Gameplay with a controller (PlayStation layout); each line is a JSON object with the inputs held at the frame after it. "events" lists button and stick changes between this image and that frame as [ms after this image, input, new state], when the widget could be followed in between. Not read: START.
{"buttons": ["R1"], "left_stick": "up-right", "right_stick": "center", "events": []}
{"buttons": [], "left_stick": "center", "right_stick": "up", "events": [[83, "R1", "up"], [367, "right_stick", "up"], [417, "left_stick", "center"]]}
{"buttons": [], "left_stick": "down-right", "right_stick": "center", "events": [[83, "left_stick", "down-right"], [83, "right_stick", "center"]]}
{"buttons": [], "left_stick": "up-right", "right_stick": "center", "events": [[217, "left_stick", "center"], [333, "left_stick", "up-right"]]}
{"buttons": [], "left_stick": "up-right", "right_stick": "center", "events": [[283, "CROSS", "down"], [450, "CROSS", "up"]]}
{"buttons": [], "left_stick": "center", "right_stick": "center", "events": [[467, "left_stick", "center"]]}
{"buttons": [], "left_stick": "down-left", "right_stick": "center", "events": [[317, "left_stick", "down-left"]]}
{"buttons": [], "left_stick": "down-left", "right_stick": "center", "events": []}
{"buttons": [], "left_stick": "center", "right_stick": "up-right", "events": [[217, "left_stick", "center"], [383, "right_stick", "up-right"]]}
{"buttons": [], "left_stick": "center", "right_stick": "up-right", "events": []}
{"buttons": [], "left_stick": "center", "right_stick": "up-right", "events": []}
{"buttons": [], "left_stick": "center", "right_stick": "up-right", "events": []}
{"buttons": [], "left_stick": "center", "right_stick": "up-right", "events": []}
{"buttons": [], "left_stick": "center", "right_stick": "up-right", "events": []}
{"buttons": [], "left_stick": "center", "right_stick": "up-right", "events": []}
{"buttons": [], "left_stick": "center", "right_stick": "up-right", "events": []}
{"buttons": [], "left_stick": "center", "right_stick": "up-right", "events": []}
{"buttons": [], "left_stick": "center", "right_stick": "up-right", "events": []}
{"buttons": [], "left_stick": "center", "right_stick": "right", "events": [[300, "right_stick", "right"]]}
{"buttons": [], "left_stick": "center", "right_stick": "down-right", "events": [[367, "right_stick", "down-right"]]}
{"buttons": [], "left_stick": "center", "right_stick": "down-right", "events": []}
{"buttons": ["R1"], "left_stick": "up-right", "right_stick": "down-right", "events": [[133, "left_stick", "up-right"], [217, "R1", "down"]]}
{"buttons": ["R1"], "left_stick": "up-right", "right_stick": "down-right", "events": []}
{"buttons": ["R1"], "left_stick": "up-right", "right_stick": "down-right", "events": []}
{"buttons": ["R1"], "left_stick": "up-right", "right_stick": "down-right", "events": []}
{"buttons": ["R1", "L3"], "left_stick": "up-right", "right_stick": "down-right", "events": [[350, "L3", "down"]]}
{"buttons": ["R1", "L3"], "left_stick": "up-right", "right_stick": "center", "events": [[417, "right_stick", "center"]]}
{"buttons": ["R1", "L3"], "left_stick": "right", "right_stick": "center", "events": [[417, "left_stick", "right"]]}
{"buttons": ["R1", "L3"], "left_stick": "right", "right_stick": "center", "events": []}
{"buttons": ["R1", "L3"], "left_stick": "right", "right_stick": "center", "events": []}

━━━━━━━━━━━━━━━━━━━━━━━━━━━━━━

■ **WHAT YOU HAVE TO DO**:
Restating the data word for word is the whole task.

■ **EXERCISE RESULT**:
Gameplay with a controller (PlayStation layout); each line is a JSON object with the inputs held at the frame after it. "events" lists button and stick changes between this image and that frame as [ms after this image, input, new state], when the widget could be followed in between. Not read: START.
{"buttons": ["R1"], "left_stick": "up-right", "right_stick": "center", "events": []}
{"buttons": [], "left_stick": "center", "right_stick": "up", "events": [[83, "R1", "up"], [367, "right_stick", "up"], [417, "left_stick", "center"]]}
{"buttons": [], "left_stick": "down-right", "right_stick": "center", "events": [[83, "left_stick", "down-right"], [83, "right_stick", "center"]]}
{"buttons": [], "left_stick": "up-right", "right_stick": "center", "events": [[217, "left_stick", "center"], [333, "left_stick", "up-right"]]}
{"buttons": [], "left_stick": "up-right", "right_stick": "center", "events": [[283, "CROSS", "down"], [450, "CROSS", "up"]]}
{"buttons": [], "left_stick": "center", "right_stick": "center", "events": [[467, "left_stick", "center"]]}
{"buttons": [], "left_stick": "down-left", "right_stick": "center", "events": [[317, "left_stick", "down-left"]]}
{"buttons": [], "left_stick": "down-left", "right_stick": "center", "events": []}
{"buttons": [], "left_stick": "center", "right_stick": "up-right", "events": [[217, "left_stick", "center"], [383, "right_stick", "up-right"]]}
{"buttons": [], "left_stick": "center", "right_stick": "up-right", "events": []}
{"buttons": [], "left_stick": "center", "right_stick": "up-right", "events": []}
{"buttons": [], "left_stick": "center", "right_stick": "up-right", "events": []}
{"buttons": [], "left_stick": "center", "right_stick": "up-right", "events": []}
{"buttons": [], "left_stick": "center", "right_stick": "up-right", "events": []}
{"buttons": [], "left_stick": "center", "right_stick": "up-right", "events": []}
{"buttons": [], "left_stick": "center", "right_stick": "up-right", "events": []}
{"buttons": [], "left_stick": "center", "right_stick": "up-right", "events": []}
{"buttons": [], "left_stick": "center", "right_stick": "up-right", "events": []}
{"buttons": [], "left_stick": "center", "right_stick": "right", "events": [[300, "right_stick", "right"]]}
{"buttons": [], "left_stick": "center", "right_stick": "down-right", "events": [[367, "right_stick", "down-right"]]}
{"buttons": [], "left_stick": "center", "right_stick": "down-right", "events": []}
{"buttons": ["R1"], "left_stick": "up-right", "right_stick": "down-right", "events": [[133, "left_stick", "up-right"], [217, "R1", "down"]]}
{"buttons": ["R1"], "left_stick": "up-right", "right_stick": "down-right", "events": []}
{"buttons": ["R1"], "left_stick": "up-right", "right_stick": "down-right", "events": []}
{"buttons": ["R1"], "left_stick": "up-right", "right_stick": "down-right", "events": []}
{"buttons": ["R1", "L3"], "left_stick": "up-right", "right_stick": "down-right", "events": [[350, "L3", "down"]]}
{"buttons": ["R1", "L3"], "left_stick": "up-right", "right_stick": "center", "events": [[417, "right_stick", "center"]]}
{"buttons": ["R1", "L3"], "left_stick": "right", "right_stick": "center", "events": [[417, "left_stick", "right"]]}
{"buttons": ["R1", "L3"], "left_stick": "right", "right_stick": "center", "events": []}
{"buttons": ["R1", "L3"], "left_stick": "right", "right_stick": "center", "events": []}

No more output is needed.